A Standard & Poor’s director said for the first time Thursday that one reason the United States lost its triple-A credit rating was that several lawmakers expressed skepticism about the serious consequences of a credit default — a position put forth by some Republicans.
Without specifically mentioning Republicans, S&P senior director Joydeep Mukherji said the stability and effectiveness of American political institutions were undermined by the fact that “people in the political arena were even talking about a potential default,” Mukherji said.
“That a country even has such voices, albeit a minority, is something notable,” he added. “This kind of rhetoric is not common amongst AAA sovereigns.”
These statements have caused tea party Republicans to bleat, but, notably, it apparently hasn't caused any of them to reflect on their positions. What the S&P director is saying here makes perfect sense. If the government of a nation publicly questions whether its debts should be paid, then it stands to reason that investors should be more cautious about presuming those debts should be paid. If politicians begin to mutter that perhaps those debts should be "ransomed" for political favors, then by definition those debts are less safe than they were before.

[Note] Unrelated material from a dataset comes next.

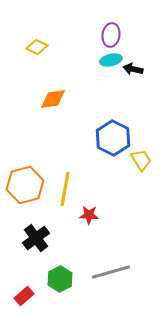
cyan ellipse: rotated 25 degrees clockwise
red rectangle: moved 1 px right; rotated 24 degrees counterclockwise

This is really so ridiculously obvious that it feels embarrassing to even have to explain it. Yes, threatening the integrity of U.S. credit will have the direct result of ... threatening the integrity of U.S. credit. That was the precise point all along. It was the very reason why the hostage-taking was deemed so dangerous and so exquisitely vile.
Some Republican politicians and pundits have countered that well, they never really meant default when they said default, because creditors would be paid; it was just the rest of the government that would shut down in order to pay for it. That's not appreciably better, though: a shutdown of that magnitude would itself have severe economic repercussions, which would in turn further weaken the U.S. government's fiscal positions. And it still shows a direct willingness to ransom the nation's debt for political gain, which is precisely the fear cited in the S&P downgrade statement.
The credit rating of a country or company is supposed to reflect the risk involved in investing in that entity. Mind you, that doesn't always work out very well in practice, as we've seen in recent history, but that's the premise. So yes, it is riskier to invest in a nation whose politicians are openly contemplating default than it is to invest in others. Given that, a less-than-AAA rating would indeed seem sensible.
That this is all so very obvious, but still hasn't managed to trickle into the decidedly thick heads of tea party-styled Republicans, is yet another demonstration of their complete and utter ignorance as to the actual effects of their own positions. Most of the people cheering for default had little idea of what the word meant, much less what they meant by it, much less what the impact might be on, say, checks going out, or the markets, or businesses: all they knew is that it was supposed to be a political position that they were supposed to have, and to hell with anything else.
During the Iowa debate, every Republican candidate claimed they would not support even a 10 to one ratio of spending cuts to tax increases. Which tax increases? Didn't matter. Which spending cuts? Didn't matter. The ideological has so vastly outstripped the rational that national economic policy is being treated more as a religious test than a duty of government. The devotion to a ridiculous, completely self-contradictory set of supposed ideals takes precedence even when the practitioners are confronted with direct evidence, as with the various S&P statements, that those actions had and/or are having a negative effect.
I am not sure it is dishonesty: I rather think it is full-on stupidity. I question whether presidential candidates like Michele Bachmann or obstinate, self-aggrandizing figures like Eric Cantor or Paul Ryan even know what it is they are proposing when they propose it, or have the mental capacity to understand any of the counterarguments. This is largely what happens when a party devolves into ideological cultism, and devalues even their own prior intellectual voices in favor of conspiracy theories and persecution complexes.
At any event, it is now becoming readily apparent that yes, rational policy makers, economists, and business leaders do very much resent the moronic stances of the current Republican Party, and have no particular interest in seeing them continue. Whether that will lead to any change in outcome, I have no idea; it largely depends on whether Republican donor businesses think that personal favors that the GOP might do for them outweigh the larger dragging effects of a national economy held hostage by outright morons.